** Selected extract follows **

Security Installer editor Alan Hyder takes an anti-populist stand on bankers' pay, and (kind of) encourages violence in the workplace (not really) in his latest column...

Barely have we put the clocks back and people are already pushing Christmas and 2010.

I had to walk out of Argos on October 26th when they started playing “Feed the World”.

So what do we call the next decade - the “tens”? ... the “teens”?

Let’s face it, the “noughties” has only just caught on, and we’re nearly out of them.

Twenty ten - the end of the recession – according to some pundits. Although it seems, uniquely for the UK, that date keeps getting pushed back.

No matter exactly when, it will leave the UK installation sector in a changed state, according to industry analysts.

The last 18 months has been a catastrophe for some installers.

According to the latest Plimsoll Analysis, one third of firms are now making a loss. A lot of those will run out of time before the recovery takes hold, says the analysis.

But it’s not all gloom, according to the report.

A prolonged period of consolidation has been long overdue and the market will find its natural level with acquisitions that will sort out the “dead wood”.

Not a great choice of words, methinks, for those honest traders that have just not been up to the financial challenge and the endless red tape I wrote about in a recent column.

Blame it on the cat

Still, now we have the blame culture. And despite them being an easy target, I’m getting a bit tired of the endless holier-than-thou media barrage against the “fat cats”.

Holding bankers to be solely responsible for the recession is a bit rich seeing as how the BBC and our national press played a leading part in the “crisis of confidence” that took us from a crunch to a catastrophe.

Ok, no one’s going to stand up in defence of those other large moggies, our discredited MPs.

We may have been unpleasantly surprised at the breadth of their dishonesty, but only the most gullible would have expected them to be doing anything other than looking after number one.

As far as the bankers are concerned, it’s their business recklessness that truly deserves our scorn, not what they’ve managed to legally stash away.

Duck the witches

If you’re in business you’re out to make as much as you can for the whole company – and especially you.

** End of Selected extract **

### Work instructions
1. In the column, what song was playing when the writer walked out of Argos on October 26th?
2. According to the column, why is it "a bit rich" to hold bankers solely responsible for the recession?

** Material supplied follows **

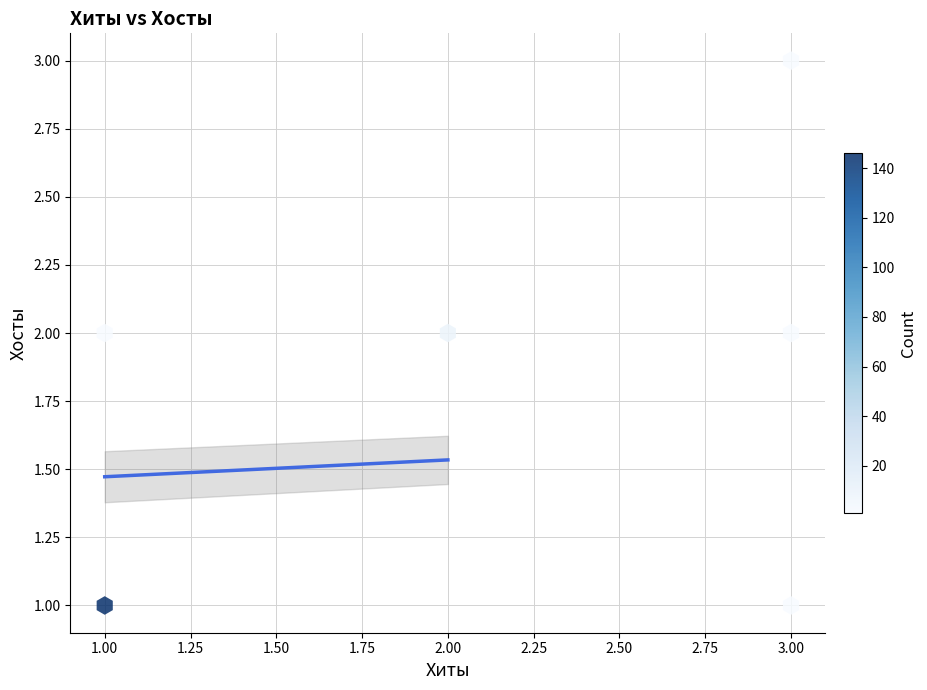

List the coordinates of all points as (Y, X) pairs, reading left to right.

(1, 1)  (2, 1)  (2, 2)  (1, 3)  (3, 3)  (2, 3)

** End of Material supplied **
** Material supplied follows **

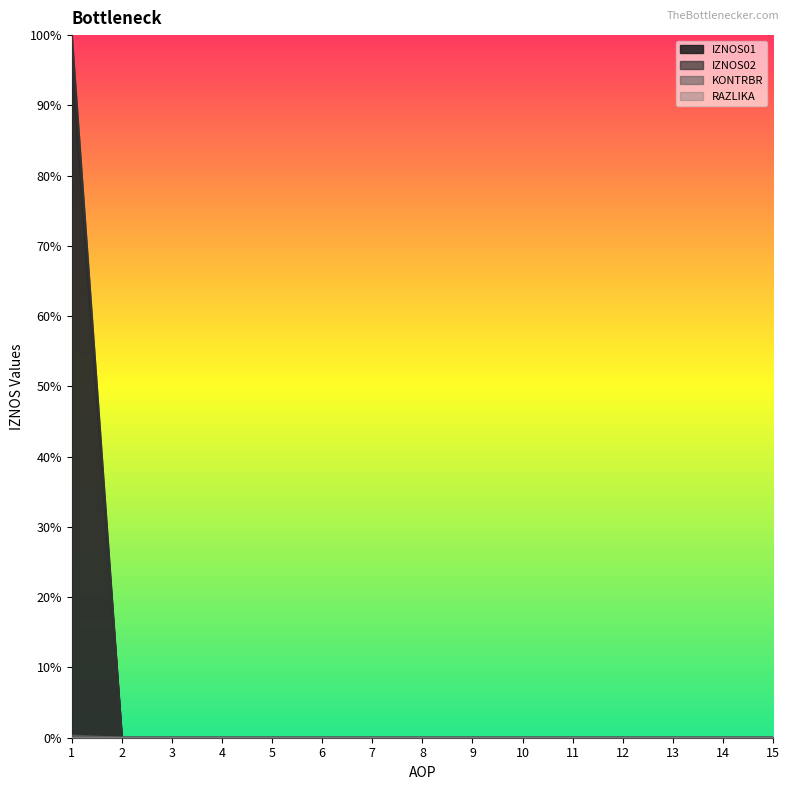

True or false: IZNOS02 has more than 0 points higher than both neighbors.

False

** End of Material supplied **

### Answers by item number
1. "Feed the World"

2. The BBC and the national press played a leading part in the "crisis of confidence" that turned a crunch into a catastrophe.